The Mystics are way more than just Elena Delle Donne

The hierarchy in the Mystics lineup has a clear 1a and 1b with Delle Donne and Toliver, one of the best shooters on Earth. You can fill a number of players in for the next slot.

“It’s like the Rugrats are out here doing their thing,” former MVP Ogwumike said, “all these youngsters out here. We’re watching evolution right?”

The Mystics start a pair of guard/forwards who can go off well into double figures on any given night. Natasha Cloud, a 26-year-old in the running for Most Improved Player of the year serves as the team’s point guard who can dish on the break and score from range.

Rookie Ariel Atkins, a 5’11, 22-year-old who wasn’t even among the 12 players in attendance at the draft, is a wall who mimics Cloud’s skills and then some.

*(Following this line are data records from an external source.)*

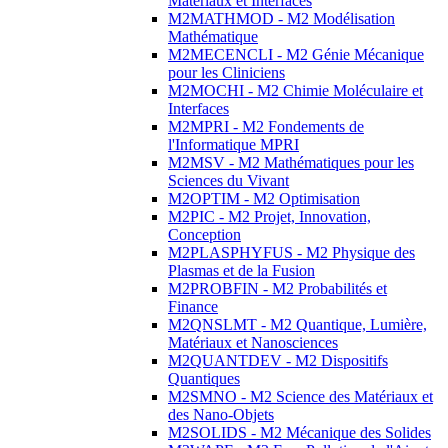
Matériaux et Interfaces
M2MATHMOD - M2 Modélisation
Mathématique
M2MECENCLI - M2 Génie Mécanique
pour les Cliniciens
M2MOCHI - M2 Chimie Moléculaire et
Interfaces
M2MPRI - M2 Fondements de
l'Informatique MPRI
M2MSV - M2 Mathématiques pour les
Sciences du Vivant
M2OPTIM - M2 Optimisation
M2PIC - M2 Projet, Innovation,
Conception
M2PLASPHYFUS - M2 Physique des
Plasmas et de la Fusion
M2PROBFIN - M2 Probabilités et
Finance
M2QNSLMT - M2 Quantique, Lumière,
Matériaux et Nanosciences
M2QUANTDEV - M2 Dispositifs
Quantiques
M2SMNO - M2 Science des Matériaux et
des Nano-Objets
M2SOLIDS - M2 Mécanique des Solides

With Delle Donne’s talents playing decoy and Agler opting to put additional pressure on Washington’s star, the Sparks lost at the hand of the Mystics supporting role players. Atkins and Cloud combined for 25 points on 5-of-8 shooting from three-point range.

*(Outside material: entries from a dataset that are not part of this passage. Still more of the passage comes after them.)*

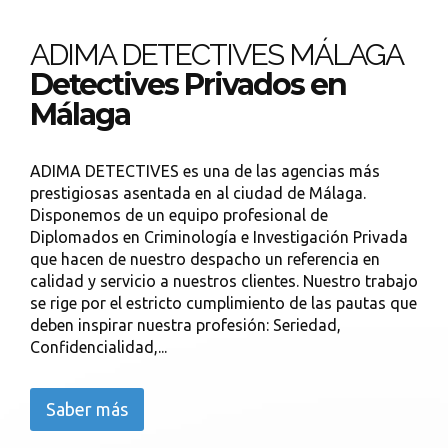
ADIMA DETECTIVES MÁLAGA
Detectives Privados en
Málaga
ADIMA DETECTIVES es una de las agencias más
prestigiosas asentada en al ciudad de Málaga.
Disponemos de un equipo profesional de
Diplomados en Criminología e Investigación Privada
que hacen de nuestro despacho un referencia en
calidad y servicio a nuestros clientes. Nuestro trabajo
se rige por el estricto cumplimiento de las pautas que
deben inspirar nuestra profesión: Seriedad,
Confidencialidad,...
Saber más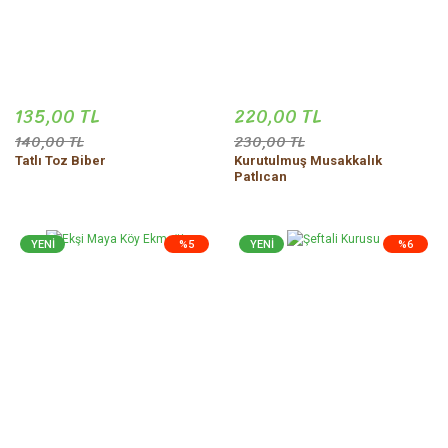
135,00 TL
220,00 TL
140,00 TL
230,00 TL
Tatlı Toz Biber
Kurutulmuş Musakkalık
Patlıcan
YENİ
%5
YENİ
%6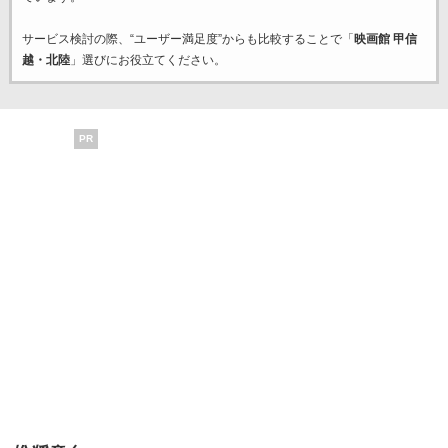
サービス検討の際、“ユーザー満足度”からも比較することで「
映画館 甲信
越・北陸
」選びにお役立てください。
PR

The Rugrats, as Ogumwike called them, can’t be left alone.

LaToya Sanders makes this team go, too

Sanders missed almost the entire 2016 season to play in the Olympics and all of the 2017 season surgery for chronic heel pain and plantar fasciitis, but in 2018 she’s not only become a full-time starter, but a heaven-sent dream for Delle Donne.

“LaToya makes my life so easy,” Delle Donne said of her 6’3 teammate. “She does it all. Always has to defend the best big, she’s all over the boards, she’s so efficient on offense.

“Players like [me and Toliver] get high touches and get to shoot a lot where LaToya doesn’t, but when gets them, she knocks them down. She’s been so big for us this entire season.”

Sanders can hold down the post, guard like-sized bigs and play a simple clean-up role on offense. She doesn’t ask for the ball much and doesn’t have to. The 50 percent shooter strokes mid-range shots if they’re open, otherwise she’s spending her time fighting for position down low.

She’s the clean-up piece every team needs and the reason the Mystics have survived without Meesseman.

“They’ve really figured out their team,” Ogwumike said. “They’ve figured out their players. They’re not just playing well, they put people in certain positions. They have the chemistry and they know what people are good at and what they like to do. That makes it tough. They’re playing stress-free it seems like.”

And that’s how the Mystics have carried themselves with each piece of the puzzle playing alongside her complement.

Washington doesn’t have as many stars as Minnesota or Seattle, but it has the right pieces on the court. In a WNBA season highlighted by parity across the board, the Mystics show what makes their team unique.